Managing inventory variability is a constant struggle in business one tool to help manage this is a regression analysis. A regression analysis is a statistical assessment of date that seeks to identify a general overlaying trend. It defines a sample set of date as a line. Like all statistical tools a regression analysis has limitations and without an intuition of the sample data a regression analysis is useless. The following is a sample of how a regression analysis could be used in small business inventory management and how knowledge of the real world implications was taken into account.
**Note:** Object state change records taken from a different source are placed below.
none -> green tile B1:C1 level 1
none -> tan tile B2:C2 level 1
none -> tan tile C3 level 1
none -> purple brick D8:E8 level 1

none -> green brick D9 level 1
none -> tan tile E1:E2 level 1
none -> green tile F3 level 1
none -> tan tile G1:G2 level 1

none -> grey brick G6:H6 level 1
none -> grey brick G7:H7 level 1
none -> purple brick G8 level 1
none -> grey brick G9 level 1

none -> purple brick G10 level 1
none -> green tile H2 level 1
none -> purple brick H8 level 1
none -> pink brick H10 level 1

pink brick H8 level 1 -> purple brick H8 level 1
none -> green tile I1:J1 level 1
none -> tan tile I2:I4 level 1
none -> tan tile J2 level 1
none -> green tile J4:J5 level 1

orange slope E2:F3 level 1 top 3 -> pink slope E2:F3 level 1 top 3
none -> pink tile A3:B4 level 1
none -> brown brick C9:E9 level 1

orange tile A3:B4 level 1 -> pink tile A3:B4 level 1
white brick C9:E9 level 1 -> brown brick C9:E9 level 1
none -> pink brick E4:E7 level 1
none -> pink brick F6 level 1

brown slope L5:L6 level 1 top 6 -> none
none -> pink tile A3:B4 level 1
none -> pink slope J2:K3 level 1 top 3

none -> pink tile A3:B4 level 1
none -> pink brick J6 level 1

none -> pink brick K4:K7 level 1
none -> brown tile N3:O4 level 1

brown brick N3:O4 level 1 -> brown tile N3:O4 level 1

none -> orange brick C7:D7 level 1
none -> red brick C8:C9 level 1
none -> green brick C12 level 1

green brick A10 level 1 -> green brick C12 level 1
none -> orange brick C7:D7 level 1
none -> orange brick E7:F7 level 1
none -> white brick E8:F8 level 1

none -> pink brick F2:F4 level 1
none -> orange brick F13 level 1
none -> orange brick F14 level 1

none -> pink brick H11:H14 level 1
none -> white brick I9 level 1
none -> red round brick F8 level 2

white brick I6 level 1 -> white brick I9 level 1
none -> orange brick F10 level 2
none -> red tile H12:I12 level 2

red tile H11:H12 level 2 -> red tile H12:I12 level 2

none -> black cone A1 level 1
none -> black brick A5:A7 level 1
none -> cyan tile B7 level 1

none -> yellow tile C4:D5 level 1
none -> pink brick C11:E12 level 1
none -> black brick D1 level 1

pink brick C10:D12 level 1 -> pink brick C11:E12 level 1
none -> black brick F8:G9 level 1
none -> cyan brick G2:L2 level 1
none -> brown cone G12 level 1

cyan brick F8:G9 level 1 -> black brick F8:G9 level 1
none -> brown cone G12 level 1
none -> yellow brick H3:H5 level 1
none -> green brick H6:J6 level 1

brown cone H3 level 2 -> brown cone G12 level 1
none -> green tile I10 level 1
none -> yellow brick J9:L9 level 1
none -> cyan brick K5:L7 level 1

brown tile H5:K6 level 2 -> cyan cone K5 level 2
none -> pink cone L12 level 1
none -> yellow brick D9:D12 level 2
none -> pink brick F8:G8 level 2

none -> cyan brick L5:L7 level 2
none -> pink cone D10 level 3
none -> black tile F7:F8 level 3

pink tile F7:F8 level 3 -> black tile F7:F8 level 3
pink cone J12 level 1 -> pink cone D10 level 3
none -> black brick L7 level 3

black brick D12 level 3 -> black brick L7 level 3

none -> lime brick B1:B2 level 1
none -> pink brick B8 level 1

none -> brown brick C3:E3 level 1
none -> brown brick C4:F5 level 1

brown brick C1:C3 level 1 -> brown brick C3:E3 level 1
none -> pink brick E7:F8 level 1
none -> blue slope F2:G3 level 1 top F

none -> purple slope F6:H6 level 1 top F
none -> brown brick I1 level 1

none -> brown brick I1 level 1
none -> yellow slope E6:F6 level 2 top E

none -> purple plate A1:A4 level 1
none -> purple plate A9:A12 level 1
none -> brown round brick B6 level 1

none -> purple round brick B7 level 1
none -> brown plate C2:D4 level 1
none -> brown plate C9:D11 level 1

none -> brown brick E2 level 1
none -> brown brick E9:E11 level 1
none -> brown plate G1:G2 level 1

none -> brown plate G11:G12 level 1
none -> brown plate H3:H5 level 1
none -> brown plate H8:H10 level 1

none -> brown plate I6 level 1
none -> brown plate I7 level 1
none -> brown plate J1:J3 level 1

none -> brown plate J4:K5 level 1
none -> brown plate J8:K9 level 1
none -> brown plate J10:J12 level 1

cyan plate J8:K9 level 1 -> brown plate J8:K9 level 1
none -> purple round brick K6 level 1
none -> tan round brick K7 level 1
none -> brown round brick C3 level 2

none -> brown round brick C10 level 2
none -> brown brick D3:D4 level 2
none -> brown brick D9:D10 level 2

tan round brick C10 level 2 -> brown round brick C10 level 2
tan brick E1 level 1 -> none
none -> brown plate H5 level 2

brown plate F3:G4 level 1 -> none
As an operations engineer of an aluminum and bronze casting facility that produces a proprietary line of electrical transmission components it was my job to address product requisitions, generate quotes and do what I can to make the fulfillment of orders go smoothly. One of the dilemmas that we faced was providing parts with a minimal lead time.
More often then not customers came to us looking for parts they needed quickly, and in the world of power transmission a day can mean thousands upon thousands of dollars lost. We did what we could to get the needed parts out as fast as we could but if a part was not on the shelf there would most certainly be a delay. It isn’t practical to maintain a large inventory all the time due to the carrying costs involved so, as an alternative we kept a select inventory of our most popular parts available.
As our name grew and more people heard about the product line, our market share also saw growth. This selective inventory model worked nicely for us but with the continual rise in sales comes a need for more parts on hand. The question became; at what rate should we continue to add to our selective inventory?
Each part had a separate demand so for the sake of this exercise I focused on only one item. I have gathered the quantities sold of this part over a 34 month period. The data is as follows:
Monthly |
|
date By Month |
Sum Of qty |
|
|
January 2003 |
245 |
February 2003 |
186 |
March 2003 |
55 |
April 2003 |
326 |
May 2003 |
510 |
June 2003 |
329 |
July 2003 |
110 |
August 2003 |
52 |
September 2003 |
677 |
October 2003 |
100 |
November 2003 |
37 |
December 2003 |
362 |
January 2004 |
1014 |
February 2004 |
45 |
March 2004 |
136 |
April 2004 |
186 |
May 2004 |
196 |
June 2004 |
60 |
July 2004 |
213 |
August 2004 |
239 |
September 2004 |
191 |
October 2004 |
151 |
November 2004 |
32 |
December 2004 |
190 |
January 2005 |
1003 |
February 2005 |
100 |
March 2005 |
361 |
April 2005 |
154 |
May 2005 |
161 |
June 2005 |
561 |
July 2005 |
338 |
August 2005 |
135 |
September 2005 |
820 |
October 2005 |
1259 |
Now that we have the data we can plot a regression and see our trend. Using Excel QM we find the definition of this trend line to be Y=8.52X+160
As you can see our quantities are all over the place but there is an indication that we were experiencing an upward trend in our average volume.
This regression suggests that we were selling 8.52 additional parts every month. If this were the case it would be wise to add 8.52 additional parts to our on hand inventory every month to compensate. The result would be an out put that doubles roughly every 2 years.
A product that doubles in sales every two years is a great for a company but lets look at the over all sales for each year to see how they match up. Taking a step back to make sure we see the full picture proved to be prudent.
Yearly |
|
date By Year |
Sum Of qty |
|
|
2003 |
2989 |
2004 |
2653 |
2005 |
4892 |
The data that we used to generate our regression shows a dip in sales in 2004 and a spike in 2005. It would be wise to take note of this as the deviation in sales is a good indication that the demand is not constant. If our demand isn’t constant we need to be careful about producing more parts then what we can sell.
One way to combat this is to make the on site inventory a function of the prior month’s sales. Knowing that the ratio of standard orders to rush orders was about 7:1 we could determine a good starting point for our inventory to be 20% of the prior month’s sales. While this may result in a larger on site inventory then what is required for rush orders, it is more then likely not going to exceed the quantity that we will sell for the month.
Every bit of data helps us determine what tomorrow might bring but no extent of data will ever insure us as to what tomorrow will bring. The regression analysis provided an indication to our macro rate of change while a quick look at our over all sales showed us that the distribution of sales was not uniform.
A good practice would be to continually run the regression analysis for different time periods and see if perhaps we could identify potential cycles or seasonal trends that we could later exploit in order to maximize profit.
I hope this illustrates how a tool like a regression analysis can be helpful but could lead to making wrong decisions if the practical circumstances are not understood. Many people right out of college have a great deal of tools under their belt but often do not know how to properly us them in the real world. My hope is that this illustration will push you to better understand your problems before spouting off a potential solution.